America’s middle class is disappearing as growing income inequality creates more families in areas either mostly rich or poor, a report says.
Around 44 per cent of families live in middle-income neighbourhoods – down from 65 per cent in 1970, the Stanford University study shows.
Meanwhile a third of families in the U.S. now live in either rich or poor areas, which has more than doubled on the 1970 figure of 15 per cent.
Some of the middle class have fallen into the poorer classes as jobs are lost in sectors such as manufacturing, reported the New York Times.
But at the same time many of the rich are transforming areas where middle-class and lower income families now cannot afford to live.
The biggest rises in income gaps over the last decade came in Detroit, Michigan; Greensboro, North Carolina; Oklahoma City; and Toledo, Ohio.
‘Rising inequality is beginning to produce a two-tiered society in America,’ Harvard University sociologist William J. Wilson told the New York Times.
‘More affluent citizens live lives fundamentally different from the middle- and lower-income groups. This divide decreases a sense of community.’
Thinning: This graphic from the report shows how the American middle class has been shrinking over the period between 1970 and 2007
Rising trend: This graph shows how low-income and high-income families in the U.S. are becoming more segregated from all other families
‘Rising inequality is beginning to produce a two-tiered society in America. The more affluent citizens live lives fundamentally different from the middle- and lower-income groups. This divide decreases a sense of community’ William Julius Wilson, Harvard University sociologist
The gap is widening because children in poorer areas often have less chance of going to better schools and lack strong local support networks.
The gap in standardised test results between rich and poor children is now two-fifths bigger than it was in 1970.
Rich families are becoming more isolated and double now live in affluent areas, compared to in 1970, reported the New York Times.
The present-day figures are based on statistics from 2007, which was the last year captured by data in the study – part of research project ‘US2010’.

_EXCERPTED RECORDS_.
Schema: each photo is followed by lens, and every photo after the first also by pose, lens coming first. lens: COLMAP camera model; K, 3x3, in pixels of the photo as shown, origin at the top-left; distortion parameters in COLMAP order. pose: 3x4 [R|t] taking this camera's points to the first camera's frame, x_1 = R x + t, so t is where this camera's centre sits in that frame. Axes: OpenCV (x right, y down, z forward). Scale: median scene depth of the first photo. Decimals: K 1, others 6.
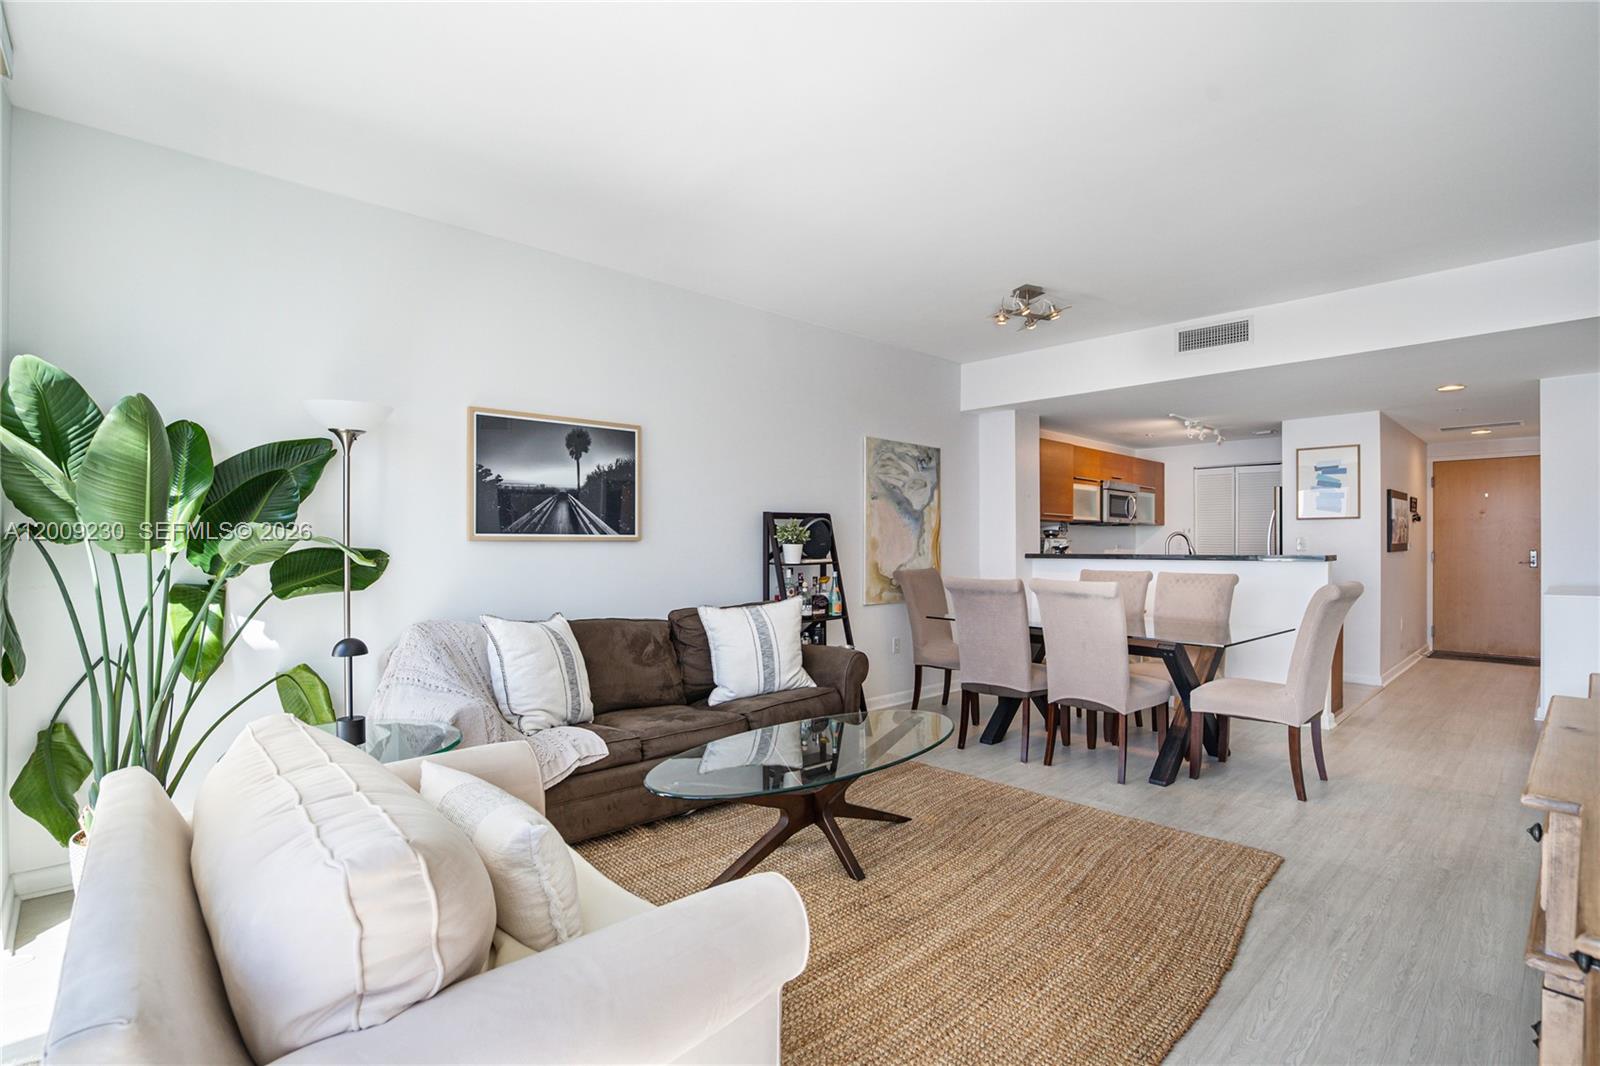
lens RADIAL K [[764.6, 0, 807.5], [0, 764.6, 516.0], [0, 0, 1]] dist [-0.073680, 0.021292]
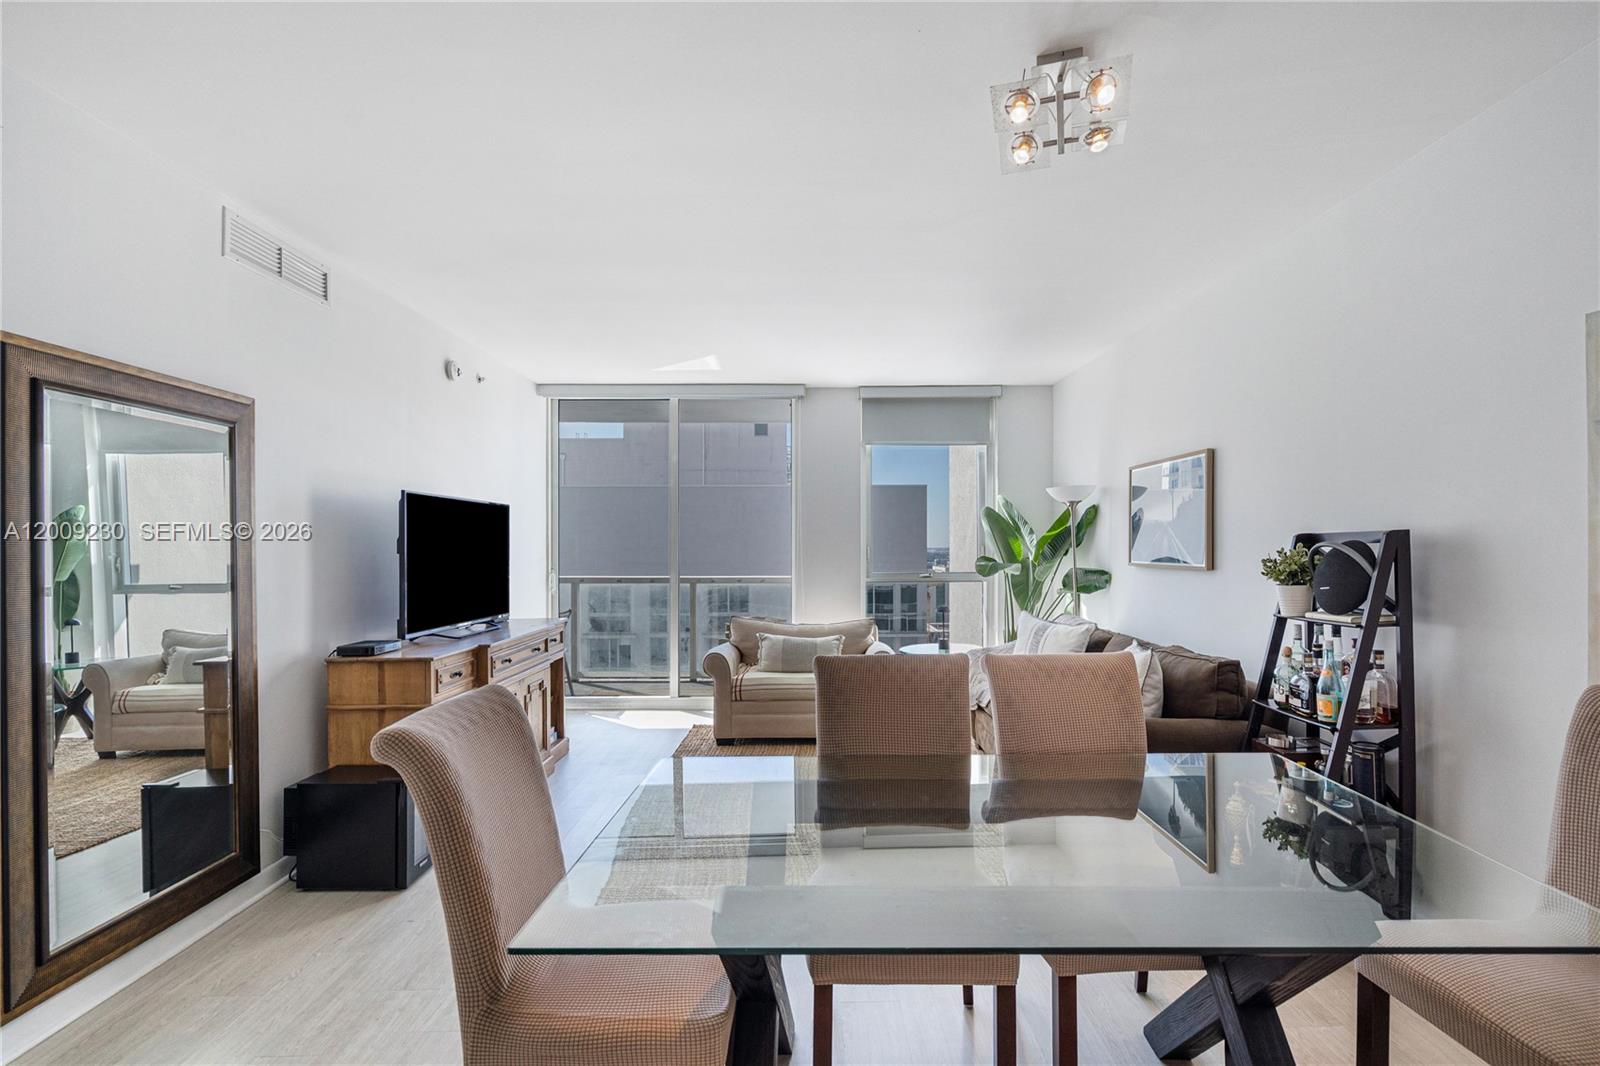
lens RADIAL K [[728.9, 0, 820.9], [0, 728.9, 536.5], [0, 0, 1]] dist [-0.012971, 0.000027]
pose [[-0.691826, -0.009005, -0.722008, 0.570816], [0.022210, 0.999184, -0.033744, 0.007773], [0.721723, -0.039380, -0.691061, 0.946902]]
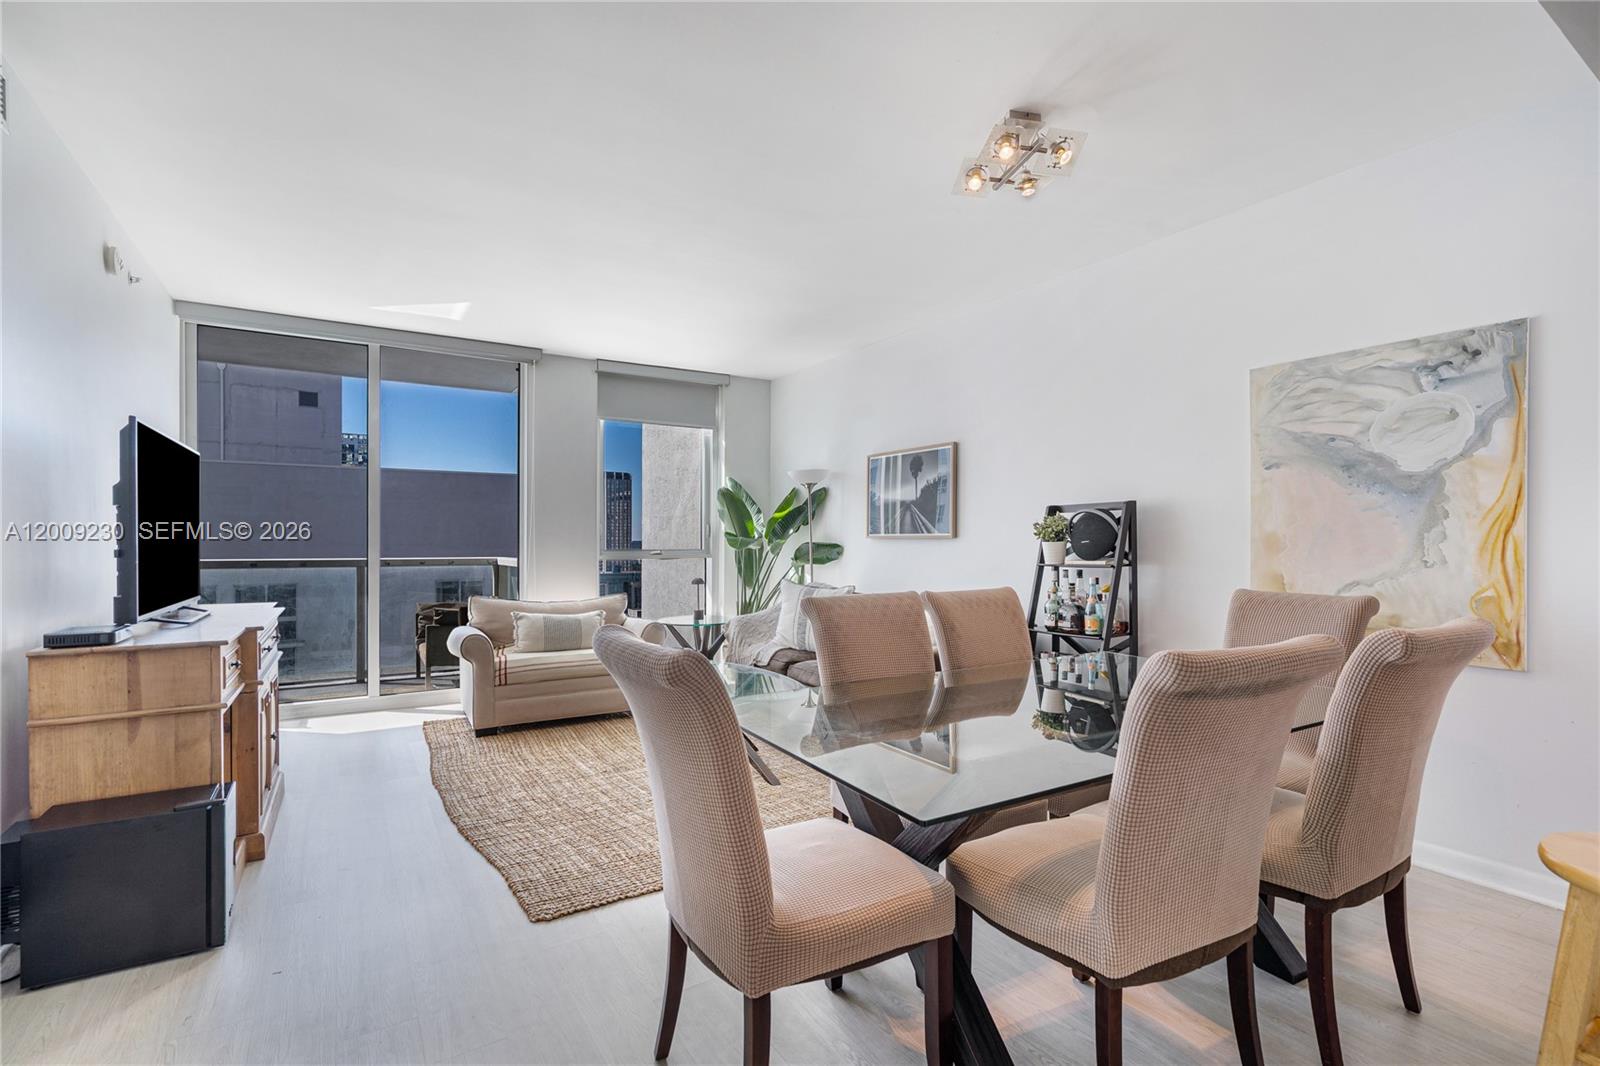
lens RADIAL K [[716.6, 0, 801.3], [0, 716.6, 542.1], [0, 0, 1]] dist [-0.014199, 0.000749]
pose [[-0.226149, 0.000345, -0.974093, 0.700563], [0.024760, 0.999679, -0.005394, 0.029361], [0.973778, -0.025338, -0.226085, 0.756552]]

_EXERCISE OBJECTIVE_. In the article on America's shrinking middle class, what year's statistics are the present-day figures based on?

_ANSWER FOR THIS EXERCISE_. 2007, the last year captured by the study's data.